Abstract:
Nowadays, machine learning (ML) plays a vital role in many aspects of our daily life. In essence, building well-performing ML applications requires the provision of high-quality data throughout the entire life-cycle of such applications. Nevertheless, most of the real-world structured data suffer from different types of discrepancies, such as missing values, outliers, duplicates, patter violation, and inconsistencies. Such discrepancies typically emerge while collecting, transferring, storing, and/or integrating the data. To deal with these discrepancies, numerous data cleaning methods have been introduced from the data management community and the ML community. However, the majority of such methods broadly overlook the requirements imposed by downstream ML models. As a result, the potential of utilizing these data cleaning methods in ML pipelines is predominantly unrevealed. In this work, we introduce a comprehensive benchmark to thoroughly investigate the impact of data cleaning methods on various ML models. Through the benchmark, we provide answers to important research questions, e.g., where and whether data cleaning is a necessary step in the ML pipeline.
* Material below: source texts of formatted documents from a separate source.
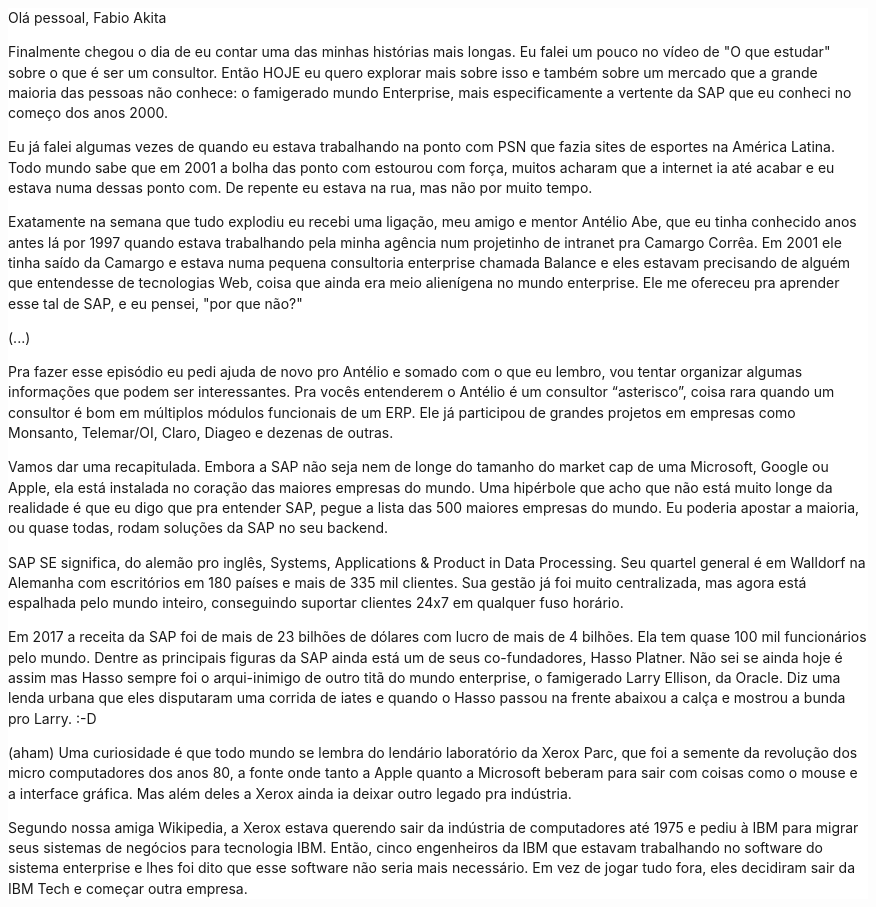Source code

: Olá pessoal, Fabio Akita

Finalmente chegou o dia de eu contar uma das minhas histórias mais longas. Eu falei um pouco no vídeo de "O que estudar" sobre o que é ser um consultor. Então HOJE eu quero explorar mais sobre isso e também sobre um mercado que a grande maioria das pessoas não conhece: o famigerado mundo Enterprise, mais especificamente a vertente da SAP que eu conheci no começo dos anos 2000.

Eu já falei algumas vezes de quando eu estava trabalhando na ponto com PSN que fazia sites de esportes na América Latina. Todo mundo sabe que em 2001 a bolha das ponto com estourou com força, muitos acharam que a internet ia até acabar e eu estava numa dessas ponto com. De repente eu estava na rua, mas não por muito tempo. 

Exatamente na semana que tudo explodiu eu recebi uma ligação, meu amigo e mentor Antélio Abe, que eu tinha conhecido anos antes lá por 1997 quando estava trabalhando pela minha agência num projetinho de intranet pra Camargo Corrêa. Em 2001 ele tinha saído da Camargo e estava numa pequena consultoria enterprise chamada Balance e eles estavam precisando de alguém que entendesse de tecnologias Web, coisa que ainda era meio alienígena no mundo enterprise. Ele me ofereceu pra aprender esse tal de SAP, e eu pensei, "por que não?"



(...)



Pra fazer esse episódio eu pedi ajuda de novo pro Antélio e somado com o que eu lembro, vou tentar organizar algumas informações que podem ser interessantes. Pra vocês entenderem o Antélio é um consultor “asterisco”, coisa rara quando um consultor é bom em múltiplos módulos funcionais de um ERP. Ele já participou de grandes projetos em empresas como Monsanto, Telemar/OI, Claro, Diageo e dezenas de outras.

Vamos dar uma recapitulada. Embora a SAP não seja nem de longe do tamanho do market cap de uma Microsoft, Google ou Apple, ela está instalada no coração das maiores empresas do mundo. Uma hipérbole que acho que não está muito longe da realidade é que eu digo que pra entender SAP, pegue a lista das 500 maiores empresas do mundo. Eu poderia apostar a maioria, ou quase todas, rodam soluções da SAP no seu backend.

SAP SE significa, do alemão pro inglês, Systems, Applications & Product in Data Processing. Seu quartel general é em Walldorf na Alemanha com escritórios em 180 países e mais de 335 mil clientes. Sua gestão já foi muito centralizada, mas agora está espalhada pelo mundo inteiro, conseguindo suportar clientes 24x7 em qualquer fuso horário.

Em 2017 a receita da SAP foi de mais de 23 bilhões de dólares com lucro de mais de 4 bilhões. Ela tem quase 100 mil funcionários pelo mundo. Dentre as principais figuras da SAP ainda está um de seus co-fundadores, Hasso Platner. Não sei se ainda hoje é assim mas Hasso sempre foi o arqui-inimigo de outro titã do mundo enterprise, o famigerado Larry Ellison, da Oracle. Diz uma lenda urbana que eles disputaram uma corrida de iates e quando o Hasso passou na frente abaixou a calça e mostrou a bunda pro Larry. :-D

(aham) Uma curiosidade é que todo mundo se lembra do lendário laboratório da Xerox Parc, que foi a semente da revolução dos micro computadores dos anos 80, a fonte onde tanto a Apple quanto a Microsoft beberam para sair com coisas como o mouse e a interface gráfica. Mas além deles a Xerox ainda ia deixar outro legado pra indústria.

Segundo nossa amiga Wikipedia, a Xerox estava querendo sair da indústria de computadores até 1975 e pediu à IBM para migrar seus sistemas de negócios para tecnologia IBM. Então, cinco engenheiros da IBM que estavam trabalhando no software do sistema enterprise e lhes foi dito que esse software não seria mais necessário. Em vez de jogar tudo fora, eles decidiram sair da IBM Tech e começar outra empresa.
To this end, the benchmark examines several simple and advanced error detection and repair methods. To evaluate these methods, we utilize publicly-available datasets covering different domains together with a wide collection of ML models.
About the presenter:
Mohamed Abdelaal is a Research Scientist at Software AG in Stuttgart, specializing in the intersection of IoT and machine learning. He holds a Ph.D. in Computer Science from Carl von Ossietzky Universität Oldenburg. His academic journey has been distinguished with multiple awards, including the Mobinil Excellence Award and recognitions from Port Said and Suez Canal Universities. Beyond his extensive research experience, Mohamed has a notable record of publications in energy efficiency and sensor networks.